In future work on variable-flow RAS regulation, the data-driven model needs to be improved to establish continuous variable-flow control technology by adjusting circulating pump frequency. A larger quantity of data from the running RAS can ensure higher availability and robustness for optimizing the intelligent variable-flow strategy. The continuous variable-flow control technology prerequisite is required for the indicators (water quality, backwash frequency, and rearing cycle) to correspond to the ideal circulation volume. Furthermore, the interaction effects between various indicators need to be revealed through experiments and analysis. The ultimate goal of the study is to achieve a precise circulation control strategy in the RAS and execute rapid water treatment without affecting the health of the reared animals.
5. Conclusions
A variable-flow regulation model was established in the present study to implement the circulating pump-drum filter linkage working technique.

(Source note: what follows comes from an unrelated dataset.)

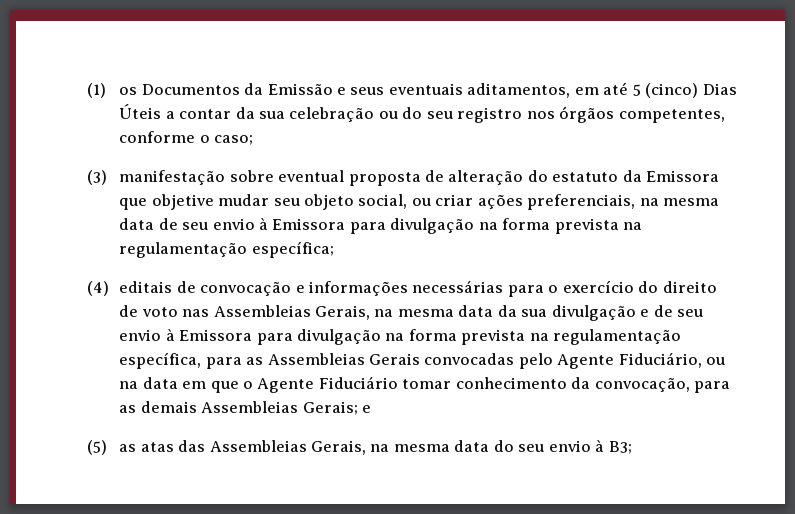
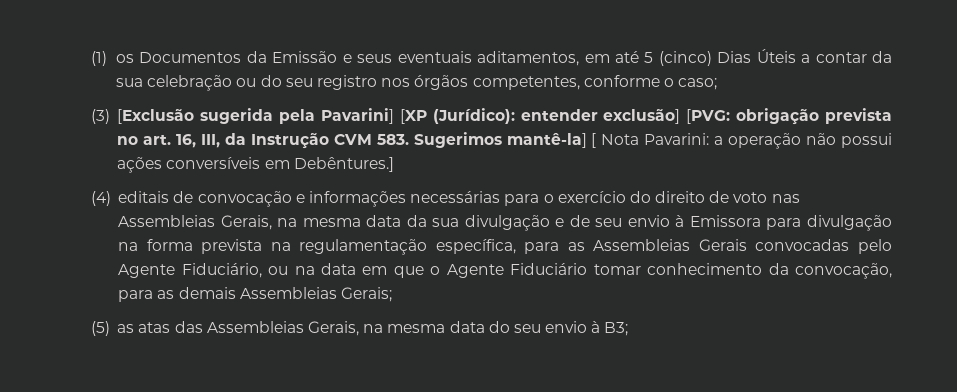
[119,170,720,186] [119,194,720,210] [119,217,643,234] [119,241,334,258] manifestação sobre eventual proposta de alteração do estatuto da Emissora que objetive mudar seu objeto social, ou criar ações preferenciais, na mesma data de seu envio à Emissora para divulgação na forma prevista na regulamentação específica; -> [117,108,892,125] [117,132,892,149] [117,157,394,173] [Exclusão sugerida pela Pavarini] [XP (Jurídico): entender exclusão] [PVG: obrigação prevista no art. 16, III, da Instrução CVM 583. Sugerimos mantê-la] [ Nota Pavarini: a operação não possui ações conversíveis em Debêntures.]
[362,405,372,413] e -> (392, 294) none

Classification models based on machine learning methods between the explanatory variables and the regulation strategy were developed based on experimental data. ANN models including GA-BP, LSTM, PNN, and ELM were established. The LSTM model had the highest accuracy (training set 100%, test set 96.84%) and F1-score (training 100%, test 93.83%) and was regarded as the best classification model among ANN methods. SVM models were developed and optimized using linear squares, grid search, cuckoo search, and gene algorithm. Results showed that SVM models required less training time and exhibited higher accuracy compared with ANN models. Finally, the optimal model was GA-SVM, with the highest classification accuracy (training 100%, test 98.95%) and F1-score (training 100%, test 99.17%). The model was tested under cross-validation with precise classification performance and used for the circulating pump-drum filter intelligent linkage working technique.